::: Provided text :::

In 1963 Moorcock wrote,
Let's have a quick look at what a lot of science fiction lacks. Briefly, these are some of the qualities I miss on the whole—passion, subtlety, irony, original characterization, original and good style, a sense of involvement in human affairs, colour, density, depth, and, on the whole, real feeling from the writer....
Roger Luckhurst pointed out that J. G. Ballard's 1962 essay, Which Way to Inner Space? "showed the influence of media theorist Marshall McLuhan and the "anti-psychiatry" of R. D. Laing." Luckhurst traces the influence of both these thinkers in Ballard's fiction, in particular The Atrocity Exhibition (1970).

After Ellison's Dangerous Visions, Judith Merril contributed to this fiction in the United States by editing the anthology England Swings SF: Stories of Speculative Fiction (Doubleday 1968).

The New Wave also had political associations:

Most of the "classic" writers had begun writing before the Second World War, and were reaching middle age by the early 1960s; the writers of the so-called New Wave were mostly born during or after the war, and were not only reacting against the SF writers of the past, but playing their part in the general youth revolution of the 1960s which had such profound effects upon Western culture. It is no accident that the New Wave began in Britain at the time of the Beatles, and took off in the United States at the time of the hippies—both, therefore at a time of cultural innovation and generational shake-up...

Eric S. Raymond observed:

The New Wave's inventors (notably Michael Moorcock, J. G. Ballard and Brian Aldiss) were British socialists and Marxists who rejected individualism, linear exposition, happy endings, scientific rigor and the U.S.'s cultural hegemony over the SF field in one fell swoop. The New Wave's later American exponents were strongly associated with the New Left and opposition to the Vietnam War, leading to some rancorous public disputes in which politics was tangled together with definitional questions about the nature of SF and the direction of the field.

For example, Judith Merril, "one of the most visible—and voluble—apostles of the New Wave in 1960s SF"^{:251} remembers her return from England to the United States: "So I went home ardently looking for a revolution. I kept searching until the Chicago Democratic Convention in 1968. I went to Chicago partly to seek out a revolution, if there was one happening, and partly because my seventeen-year-old daughter...wanted to go." Merril said later, "At the end of the Convention week, the taste of America was sour in all our mouths"; she soon became a political refugee living in Canada.

:::

» Questions to answer
1. List every title of an essay, book, or anthology named in the passage on New Wave science fiction.
2. In the passage on New Wave science fiction, which 1968 event did Judith Merril go to in search of a revolution?
3. Carry on the passage on New Wave science fiction from its final sentence.

::: Provided information :::

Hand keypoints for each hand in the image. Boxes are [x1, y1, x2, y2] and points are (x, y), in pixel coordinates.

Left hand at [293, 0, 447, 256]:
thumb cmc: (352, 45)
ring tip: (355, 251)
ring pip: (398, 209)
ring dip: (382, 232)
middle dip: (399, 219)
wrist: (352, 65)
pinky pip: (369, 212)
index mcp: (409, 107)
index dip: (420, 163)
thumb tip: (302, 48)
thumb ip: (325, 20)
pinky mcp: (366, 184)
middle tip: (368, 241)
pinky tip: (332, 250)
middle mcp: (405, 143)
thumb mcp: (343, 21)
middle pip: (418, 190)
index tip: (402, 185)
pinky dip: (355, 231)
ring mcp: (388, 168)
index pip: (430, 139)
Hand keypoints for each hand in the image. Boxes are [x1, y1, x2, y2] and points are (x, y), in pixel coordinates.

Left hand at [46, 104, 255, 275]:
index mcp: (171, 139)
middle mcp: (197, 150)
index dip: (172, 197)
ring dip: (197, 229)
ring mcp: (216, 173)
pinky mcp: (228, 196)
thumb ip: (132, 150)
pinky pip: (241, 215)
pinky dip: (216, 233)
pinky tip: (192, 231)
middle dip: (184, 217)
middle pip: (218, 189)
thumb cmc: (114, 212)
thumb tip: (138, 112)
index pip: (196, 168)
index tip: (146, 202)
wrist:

:::
::: Provided information :::

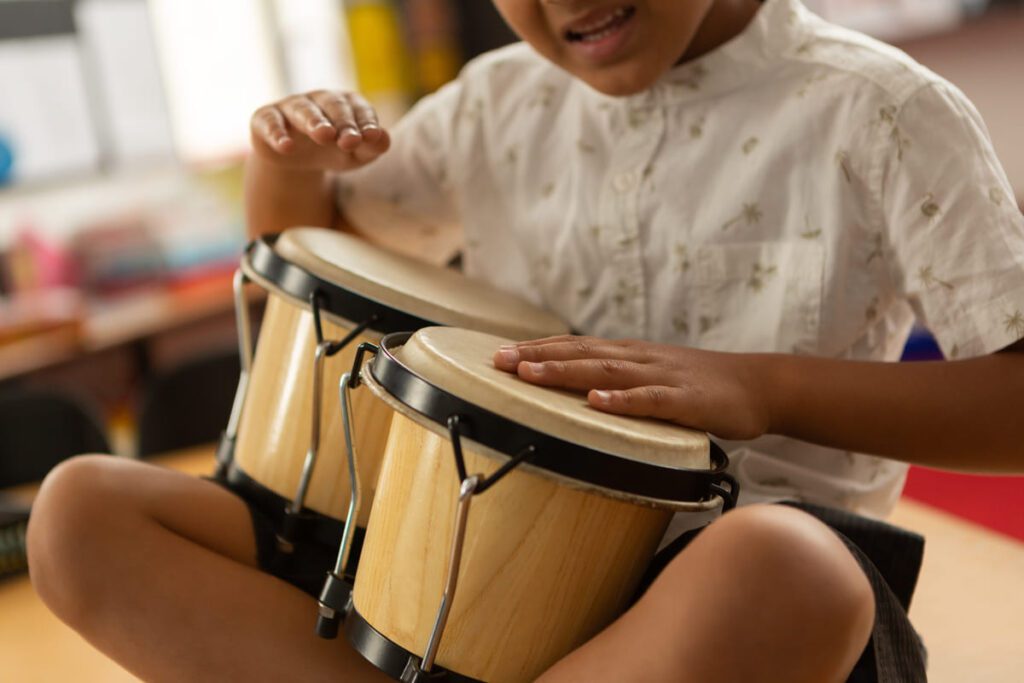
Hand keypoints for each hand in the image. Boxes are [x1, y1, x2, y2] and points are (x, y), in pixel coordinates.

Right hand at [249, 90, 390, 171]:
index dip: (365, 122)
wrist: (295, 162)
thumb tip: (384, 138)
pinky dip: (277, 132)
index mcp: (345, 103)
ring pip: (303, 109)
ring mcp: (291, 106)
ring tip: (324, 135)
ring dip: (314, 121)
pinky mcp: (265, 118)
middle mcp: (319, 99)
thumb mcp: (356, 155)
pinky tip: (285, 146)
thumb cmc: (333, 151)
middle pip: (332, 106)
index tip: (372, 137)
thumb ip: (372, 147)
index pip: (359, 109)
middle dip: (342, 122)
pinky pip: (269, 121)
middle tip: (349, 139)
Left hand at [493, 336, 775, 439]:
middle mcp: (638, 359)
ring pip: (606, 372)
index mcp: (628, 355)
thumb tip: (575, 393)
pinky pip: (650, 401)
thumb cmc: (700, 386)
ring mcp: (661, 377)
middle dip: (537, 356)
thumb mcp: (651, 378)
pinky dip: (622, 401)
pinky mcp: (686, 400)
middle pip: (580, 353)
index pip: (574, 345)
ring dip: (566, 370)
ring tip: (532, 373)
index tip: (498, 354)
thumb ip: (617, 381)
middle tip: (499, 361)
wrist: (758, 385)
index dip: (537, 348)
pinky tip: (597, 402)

:::

» Answers by item
1.
Which Way to Inner Space?
The Atrocity Exhibition
Dangerous Visions
England Swings SF: Stories of Speculative Fiction

2. The Chicago Democratic Convention.

3.
Roger Luckhurst disagreed with critics who perceived the New Wave mainly in terms of difference (he gives the example of Thomas Clareson), suggesting that such a model "doesn't quite seem to map onto the American scene, even though the wider conflicts of the 1960s liberalization in universities, the civil rights movement, and the cultural contradictions inherent in consumer society were starker and certainly more violent than in Britain." In particular, he noted:

The young turks within SF also had an ossified "ancien régime" to topple: John Campbell's intolerant right-wing editorials for Astounding Science Fiction (which he renamed Analog in 1960) teetered on the self parody. In 1970, when the campus revolt against American involvement in Vietnam reached its height and resulted in the National Guard shooting four students dead at Kent State University, Campbell editorialized that the "punishment was due, and rioters should expect to be met with lethal force. Vietnam famously divided the SF community to the extent that, in 1968, Galaxy magazine carried two adverts, one signed by writers in favour and one by those against the war. Caution is needed when assessing any literary movement, particularly regarding transitions. Science fiction writer Bruce Sterling, reacting to his association with another SF movement in the 1980s, remarked, "When did the New Wave SF end? Who was the last New Wave SF writer? You can't be a New Wave SF writer today. You can recite the numbers of them: Ballard, Ellison, Spinrad, Delaney, blah, blah, blah. What about a transitional figure like Zelazny? A literary movement isn't an army. You don't wear a uniform and swear allegiance. It's just a group of people trying to develop a sensibility."

Similarly, Rob Latham observed:

...indeed, one of the central ways the New Wave was experienced, in the US and Britain, was as a "liberated" outburst of erotic expression, often counterpoised, by advocates of the "New Thing" (as Merril called it), with the priggish Puritanism of the Golden Age. Yet this stark contrast, while not unreasonable, tends ultimately, as do most of the historical distinctions drawn between the New Wave and its predecessors, to overemphasize rupture at the expense of continuity, effectively "disappearing" some of the pioneering trends in 1950s SF that paved the way for the New Wave's innovations.

However, Darren Harris-Fain of Shawnee State University emphasized New Wave in terms of difference:

The split between the New Wave and everyone else in American SF during the late 1960s was nearly as dramatic as the division at the same time between young protesters and what they called "the establishment", and in fact, the political views of the younger writers, often prominent in their work, reflect many contemporary concerns. New Wave accused what became de facto the old wave of being old-fashioned, patriarchal, imperialistic, and obsessed with technology; many of the more established writers thought the New Wave shallow, said that its literary innovations were not innovations at all (which in fact, outside of SF, they were not), and accused it of betraying SF's grand view of humanity's role in the universe. Both assertions were largely exaggerations, of course, and in the next decade both trends would merge into a synthesis of styles and concerns. However, in 1970 the issue was far from settled and would remain a source of contention for the next few years.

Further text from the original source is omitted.